ESM10 – June E-Mini S&P (Last:1197.50)

I mentioned in today’s commentary that the 1176.25 midpoint support on the weekly chart is crucial to my outlook for the summer.  To keep the discussion simple, however, what I did not say is that the decisive, 40-point thrust beyond that midpoint is reason for us to have a strongly bullish bias at the moment; moreover, even if the midpoint is subsequently trashed to the downside, we’d need to at least keep an open mind about the 1317.25 target until such time as the point ‘C’ that engendered it has been broken.
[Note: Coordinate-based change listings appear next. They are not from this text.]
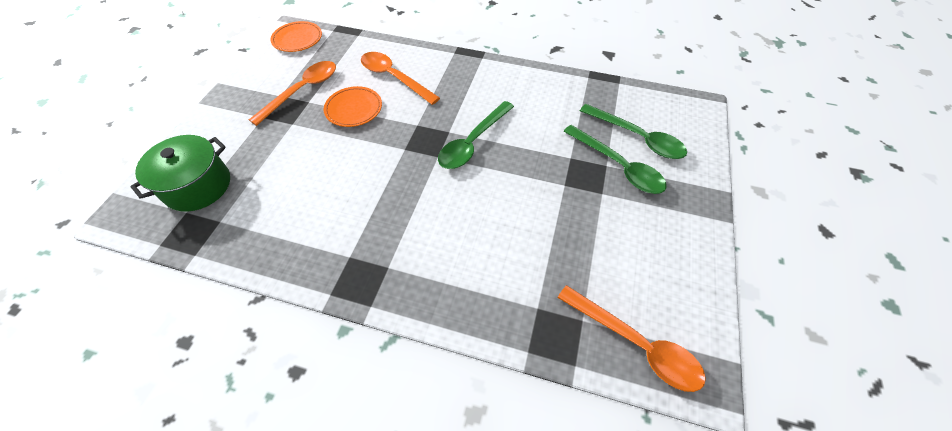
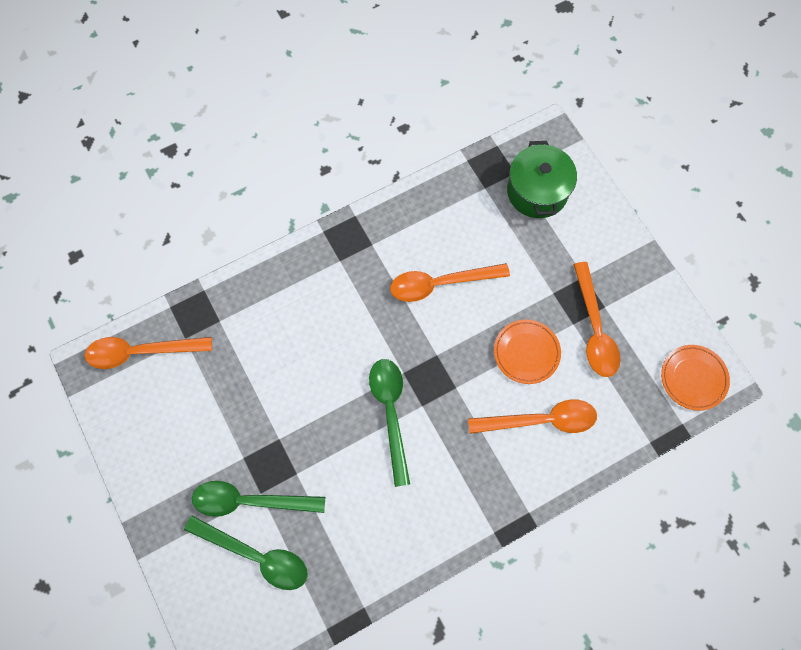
camera: 135 degrees right, 15 degrees up
(344, 185) = (440, 284): none -> orange spoon
(637, 138) = (256, 555): green spoon -> green spoon turned 150 degrees counterclockwise

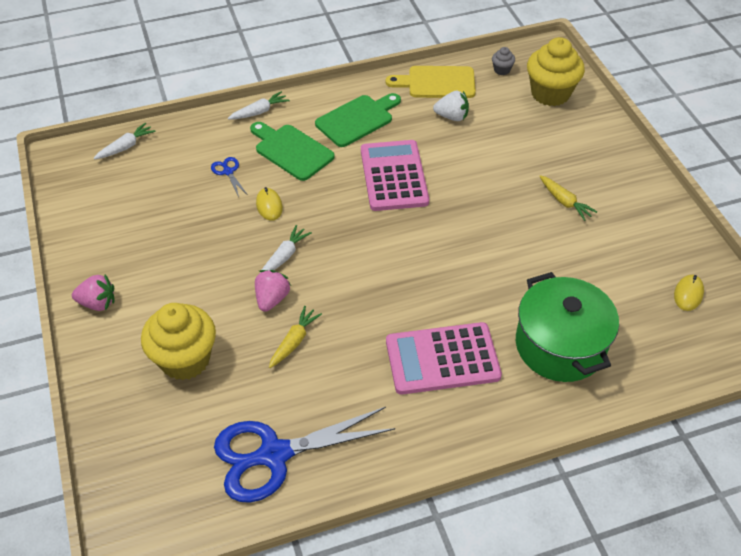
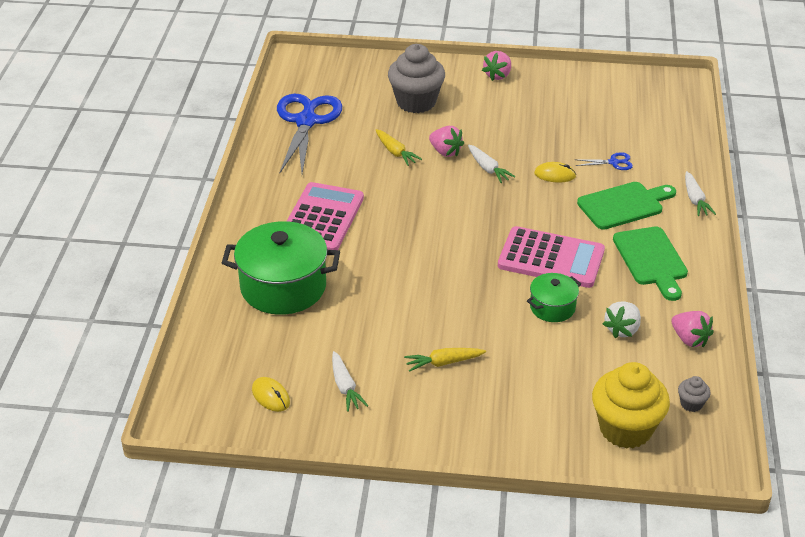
camera: 115 degrees right, 10 degrees down
(126, 147) = (679, 115): white carrot -> white carrot (345, 387)
(185, 359) = (416, 102): yellow cupcake -> grey cupcake
(437, 82) = (689, 339): yellow cutting board -> pink strawberry
(454, 159) = (552, 307): none -> green pot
Most immediately, I’m not going to hazard a guess about what the futures might do today, since the last three days’ action, if that’s what you want to call it, have occurred inside the gratuitous chop of the two weeks that preceded it.  Traders should look for camouflage on the strongly bullish sign that would be generated by a print at 1210.25.  As you can see on a 180-minute chart, that would surpass an internal and external peak. ______ UPDATEI posted a worst-case low of 1168.00 in the chat room (11:05 a.m. EDT) when the futures were plunging but still above 1170.  They subsequently bottomed at 1167.00, so a stop-loss as tight as 1.25 points would have sufficed. If you initiated the trade, partial profit-taking is advised at 1171.75 or higher. (The bounce so far has carried to 1173.50.)